• **Problem statement**
Rewrite the rows as a Markdown table with the columns No. and Line, starting at the line that contains "Masks at 198×401." and ending at the line that contains "110L89 129L137 123L155". Include both of those lines, number each line, skip any blank lines, and leave the pictures out.

• **Information shown**
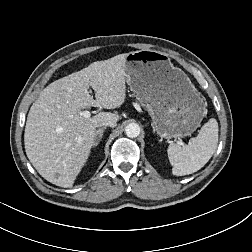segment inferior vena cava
Returning <instances> with one entry per match:
<instances>
[{"mask_svg":"<svg viewBox=\"0 0 252 252\" xmlns=\"http://www.w3.org/2000/svg\"><path fill=\"white\" fill-rule=\"evenodd\" d=\"M117 123L115 121H103L98 124V127L102 126H109V127H116Z\"/></svg>","mask_w":252,"mask_h":252,"instance_id":"inferior-vena-cava-1","label":"inferior vena cava"}]
</instances>
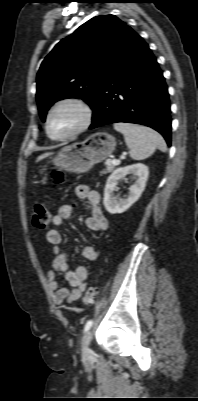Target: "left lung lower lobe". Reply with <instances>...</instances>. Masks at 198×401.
<instances>
[{
	"mask_svg": "<svg viewBox=\"0 0 198 401\" xmlns=\"http://www.w3.org/2000/svg\"><path fill=\"white\" fill-rule=\"evenodd\" d=\"M92 110L89 129L137 123L155 129L171 145L167 86L156 58L139 35L106 79Z\"/></svg>",
	"mask_w": 198,
	"mask_h": 401,
	"instance_id": "left-lung-lower-lobe-1",
	"label": "left lung lower lobe"
}]
</instances>
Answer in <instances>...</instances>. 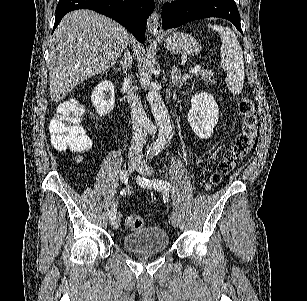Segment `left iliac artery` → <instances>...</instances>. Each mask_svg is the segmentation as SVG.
<instances>
[{
  "instance_id": "left-iliac-artery-1",
  "label": "left iliac artery",
  "mask_w": 307,
  "mask_h": 301,
  "mask_svg": "<svg viewBox=\"0 0 307 301\" xmlns=\"http://www.w3.org/2000/svg\"><path fill=\"white\" fill-rule=\"evenodd\" d=\"M138 180L140 184L146 186L147 188L153 187L162 192L168 191L172 187L169 182L158 178L150 181L149 179L139 177Z\"/></svg>"
}]
</instances>
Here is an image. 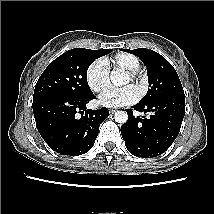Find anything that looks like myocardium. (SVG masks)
I'll list each match as a JSON object with an SVG mask.
<instances>
[{
	"label": "myocardium",
	"instance_id": "obj_1",
	"mask_svg": "<svg viewBox=\"0 0 214 214\" xmlns=\"http://www.w3.org/2000/svg\"><path fill=\"white\" fill-rule=\"evenodd\" d=\"M127 76L131 83L138 85L140 83V77L137 72H127Z\"/></svg>",
	"mask_w": 214,
	"mask_h": 214
}]
</instances>
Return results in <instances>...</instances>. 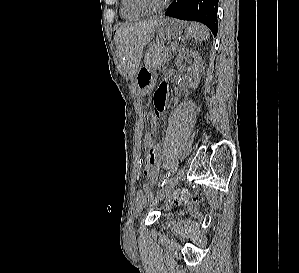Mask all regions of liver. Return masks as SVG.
Segmentation results:
<instances>
[{
	"mask_svg": "<svg viewBox=\"0 0 299 273\" xmlns=\"http://www.w3.org/2000/svg\"><path fill=\"white\" fill-rule=\"evenodd\" d=\"M160 19L122 24L114 40L119 56L128 73L133 77L138 72L144 47L153 39Z\"/></svg>",
	"mask_w": 299,
	"mask_h": 273,
	"instance_id": "obj_1",
	"label": "liver"
}]
</instances>
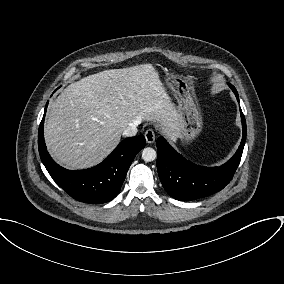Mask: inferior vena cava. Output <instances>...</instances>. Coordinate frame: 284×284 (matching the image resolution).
Listing matches in <instances>:
<instances>
[{
  "label": "inferior vena cava",
  "mask_w": 284,
  "mask_h": 284,
  "mask_svg": "<svg viewBox=\"0 0 284 284\" xmlns=\"http://www.w3.org/2000/svg\"><path fill=\"white\" fill-rule=\"evenodd\" d=\"M136 134H137V128L135 124L128 125L123 131V136L127 137L135 136Z\"/></svg>",
  "instance_id": "inferior-vena-cava-1"
}]
</instances>
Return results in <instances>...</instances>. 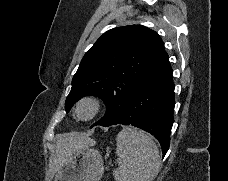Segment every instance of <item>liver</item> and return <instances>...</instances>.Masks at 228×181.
Wrapping results in <instances>:
<instances>
[{
  "instance_id": "obj_1",
  "label": "liver",
  "mask_w": 228,
  "mask_h": 181,
  "mask_svg": "<svg viewBox=\"0 0 228 181\" xmlns=\"http://www.w3.org/2000/svg\"><path fill=\"white\" fill-rule=\"evenodd\" d=\"M95 141L90 139L89 135H81V133H67V135H60L58 141H56V153L50 159V173L51 177L59 171L61 167H64L66 163H69L71 153L78 147H93Z\"/></svg>"
}]
</instances>
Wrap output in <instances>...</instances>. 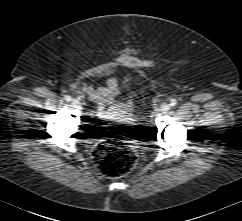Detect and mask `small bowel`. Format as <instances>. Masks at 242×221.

• **Exercise response**
| No. | Line |
|---|---|
| 1 | Target: "left lung lower lobe". Reply with <instances>...</instances>. Masks at 198×401. |
| 2 | <instances> |
| 3 | [{ |
| 4 | 	"mask_svg": "<svg viewBox=\"0 0 198 401\" xmlns=\"http://www.w3.org/2000/svg\"><path fill=\"white\" fill-rule=\"evenodd\" d=\"M92 110L89 129L137 123L155 129L171 145L167 86L156 58L139 35L106 79Z\"/></svg>", |